● **WORK REQUIRED**: This task calls for copying every line of the records that includes the word "imai".

Items from a dataset:

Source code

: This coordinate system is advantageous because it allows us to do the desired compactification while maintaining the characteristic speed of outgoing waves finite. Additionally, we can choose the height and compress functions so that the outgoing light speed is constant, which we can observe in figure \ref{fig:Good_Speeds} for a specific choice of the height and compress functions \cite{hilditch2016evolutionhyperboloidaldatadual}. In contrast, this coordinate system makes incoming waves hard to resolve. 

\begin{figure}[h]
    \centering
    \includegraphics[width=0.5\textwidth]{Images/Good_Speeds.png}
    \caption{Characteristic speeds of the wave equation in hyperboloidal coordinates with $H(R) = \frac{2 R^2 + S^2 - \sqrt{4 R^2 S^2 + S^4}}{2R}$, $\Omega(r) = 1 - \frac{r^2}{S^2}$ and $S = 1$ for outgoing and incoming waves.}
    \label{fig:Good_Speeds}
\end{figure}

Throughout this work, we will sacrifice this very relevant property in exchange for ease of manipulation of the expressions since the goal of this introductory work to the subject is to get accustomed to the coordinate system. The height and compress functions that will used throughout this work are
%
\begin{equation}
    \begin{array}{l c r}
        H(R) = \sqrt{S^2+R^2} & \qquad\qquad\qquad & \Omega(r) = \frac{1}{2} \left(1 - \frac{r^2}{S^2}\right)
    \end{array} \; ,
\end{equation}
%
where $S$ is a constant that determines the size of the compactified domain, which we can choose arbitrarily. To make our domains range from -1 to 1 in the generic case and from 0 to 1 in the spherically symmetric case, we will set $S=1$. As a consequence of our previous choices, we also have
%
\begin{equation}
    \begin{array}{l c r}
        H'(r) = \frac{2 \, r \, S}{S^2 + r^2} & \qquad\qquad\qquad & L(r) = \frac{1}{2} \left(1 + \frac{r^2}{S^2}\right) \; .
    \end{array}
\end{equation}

...

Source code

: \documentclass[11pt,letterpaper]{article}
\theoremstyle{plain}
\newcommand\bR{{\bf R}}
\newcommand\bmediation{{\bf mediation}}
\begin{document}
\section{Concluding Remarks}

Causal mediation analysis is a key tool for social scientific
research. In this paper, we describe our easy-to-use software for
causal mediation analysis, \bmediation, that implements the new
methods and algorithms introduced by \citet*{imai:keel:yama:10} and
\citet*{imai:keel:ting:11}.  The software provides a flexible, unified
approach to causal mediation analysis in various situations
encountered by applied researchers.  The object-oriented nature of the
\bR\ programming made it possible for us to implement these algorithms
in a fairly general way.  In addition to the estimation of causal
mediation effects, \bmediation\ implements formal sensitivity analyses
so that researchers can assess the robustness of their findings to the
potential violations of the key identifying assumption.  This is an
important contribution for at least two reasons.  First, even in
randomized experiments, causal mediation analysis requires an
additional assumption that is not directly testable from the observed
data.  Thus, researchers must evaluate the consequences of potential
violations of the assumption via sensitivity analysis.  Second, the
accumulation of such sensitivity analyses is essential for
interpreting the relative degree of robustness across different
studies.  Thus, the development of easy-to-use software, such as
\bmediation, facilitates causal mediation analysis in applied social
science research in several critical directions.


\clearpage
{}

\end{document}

--

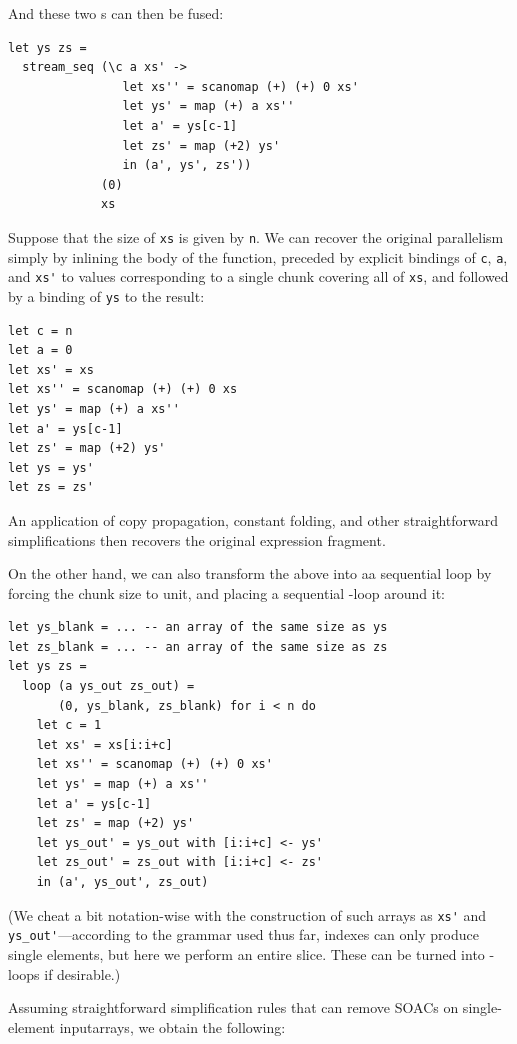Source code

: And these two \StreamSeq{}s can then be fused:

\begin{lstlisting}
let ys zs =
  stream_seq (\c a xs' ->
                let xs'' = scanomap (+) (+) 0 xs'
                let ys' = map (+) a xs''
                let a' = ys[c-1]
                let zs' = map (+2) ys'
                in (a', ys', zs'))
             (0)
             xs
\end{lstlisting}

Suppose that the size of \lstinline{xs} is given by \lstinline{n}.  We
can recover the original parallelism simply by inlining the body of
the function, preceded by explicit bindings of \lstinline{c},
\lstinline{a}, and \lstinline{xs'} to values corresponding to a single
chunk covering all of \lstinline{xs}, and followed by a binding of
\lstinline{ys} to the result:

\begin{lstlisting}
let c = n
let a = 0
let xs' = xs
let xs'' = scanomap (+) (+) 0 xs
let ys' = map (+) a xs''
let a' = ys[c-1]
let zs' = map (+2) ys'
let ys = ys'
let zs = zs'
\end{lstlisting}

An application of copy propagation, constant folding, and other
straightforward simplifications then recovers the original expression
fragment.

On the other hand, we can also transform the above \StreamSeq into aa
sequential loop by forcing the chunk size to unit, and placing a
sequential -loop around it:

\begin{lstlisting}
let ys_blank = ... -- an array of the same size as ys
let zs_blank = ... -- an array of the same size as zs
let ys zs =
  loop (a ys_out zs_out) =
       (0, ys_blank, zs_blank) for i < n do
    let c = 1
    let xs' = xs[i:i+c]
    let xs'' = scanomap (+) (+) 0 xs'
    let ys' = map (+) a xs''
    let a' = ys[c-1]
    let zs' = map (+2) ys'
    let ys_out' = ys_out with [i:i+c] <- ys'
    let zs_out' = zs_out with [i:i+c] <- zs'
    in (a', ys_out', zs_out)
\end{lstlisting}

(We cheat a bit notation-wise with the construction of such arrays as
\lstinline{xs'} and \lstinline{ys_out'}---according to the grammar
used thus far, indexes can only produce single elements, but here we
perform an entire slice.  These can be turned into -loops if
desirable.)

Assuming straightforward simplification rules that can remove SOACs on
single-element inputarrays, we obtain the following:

● **TASK RESULT**:
methods and algorithms introduced by \citet*{imai:keel:yama:10} and
\citet*{imai:keel:ting:11}.  The software provides a flexible, unified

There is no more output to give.